_Items from a dataset:_
[Start of Attachment]

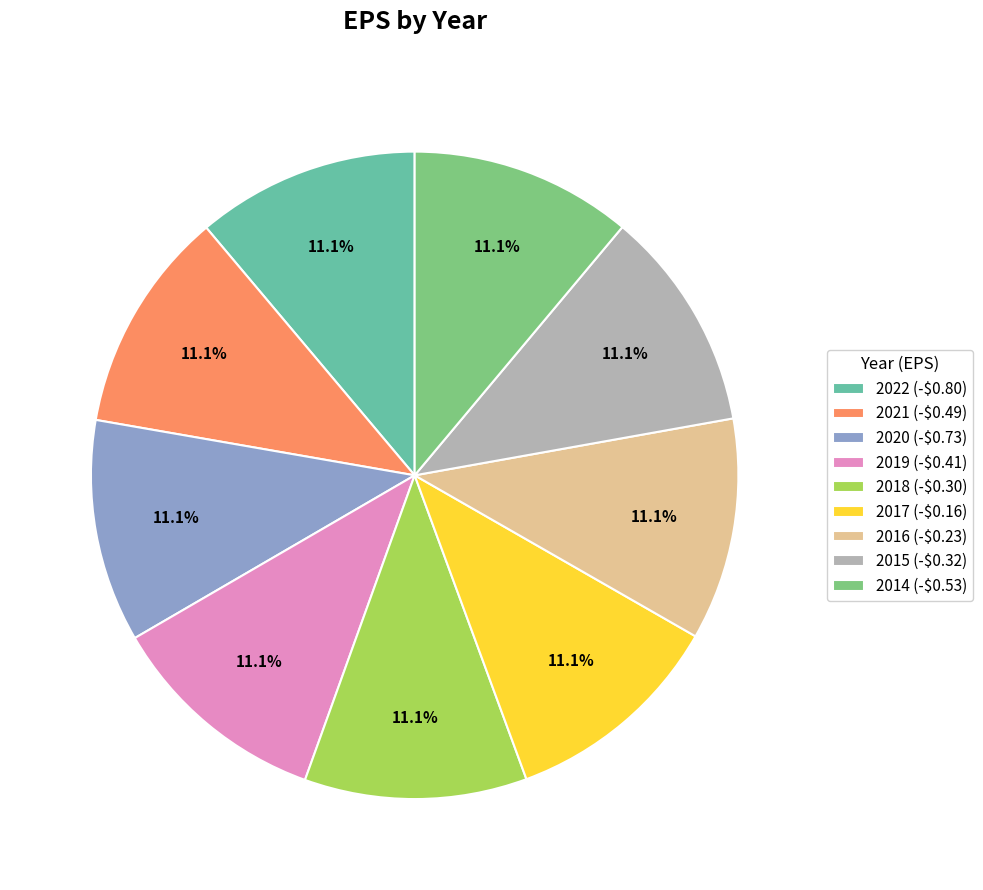

Combined, do 2018 (-$0.30) and 2014 (-$0.53) account for over 50%?

No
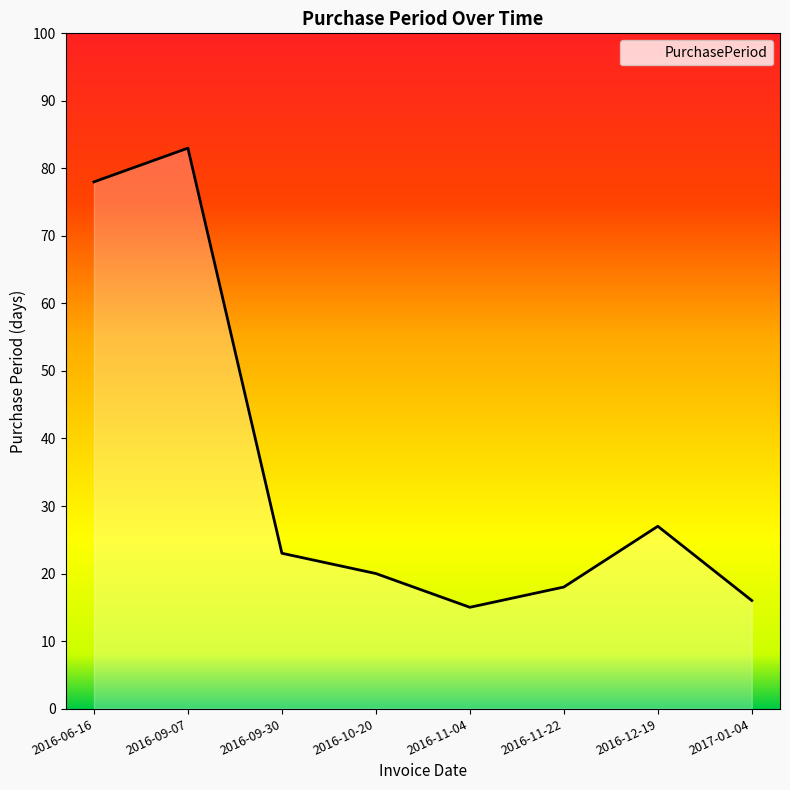

What is the difference between the maximum and minimum values?

68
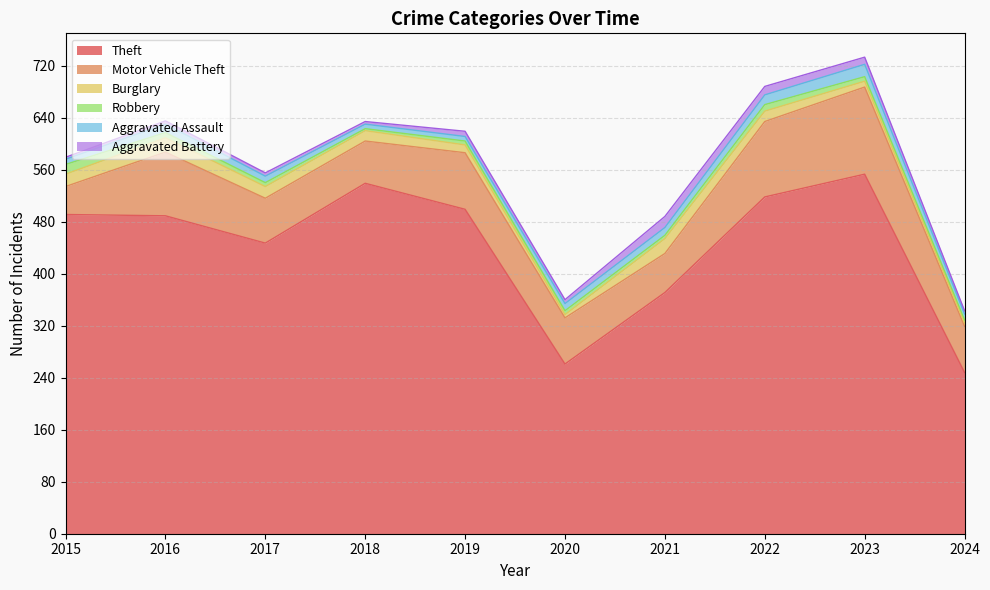

Rank the categories by Aggravated Battery value from lowest to highest.

2015, 2018, 2016, 2017, 2024, 2020, 2019, 2023, 2022, 2021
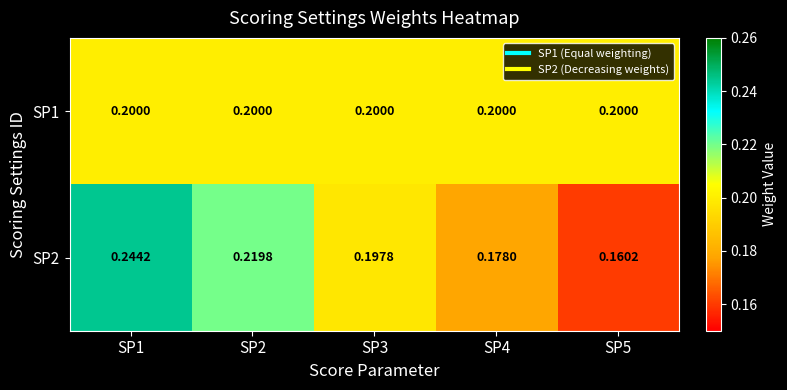

Which series has the largest range (max minus min)?

SP2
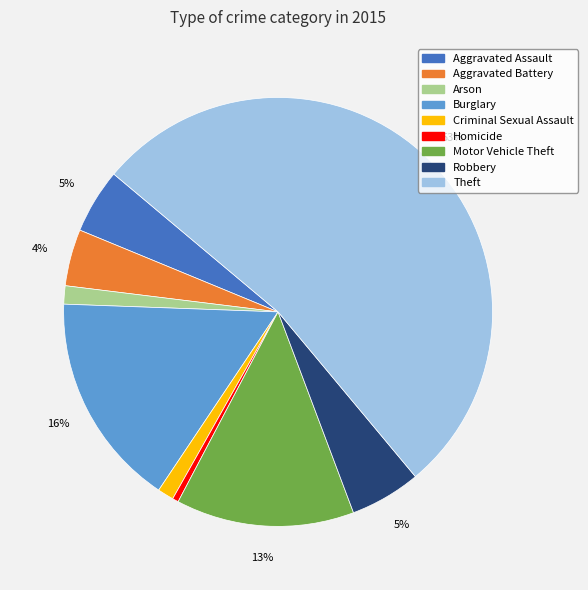

Which category has the biggest portion of the pie?

Theft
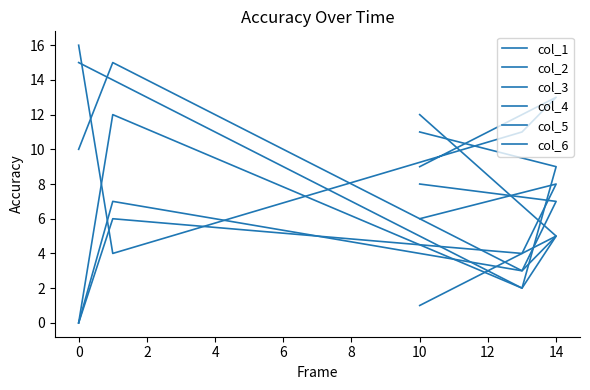

At which label does col_2 reach its peak?

10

[End of Attachment]

_What is required:_
Rewrite all of the lines above with "category" replaced by "segment" and everything else left unchanged. Leave the pictures out of your answer.

_Result:_
Combined, do 2018 (-$0.30) and 2014 (-$0.53) account for over 50%?

No

What is the difference between the maximum and minimum values?

68

Rank the categories by Aggravated Battery value from lowest to highest.

2015, 2018, 2016, 2017, 2024, 2020, 2019, 2023, 2022, 2021

Which series has the largest range (max minus min)?

SP2

Which segment has the biggest portion of the pie?

Theft

At which label does col_2 reach its peak?

10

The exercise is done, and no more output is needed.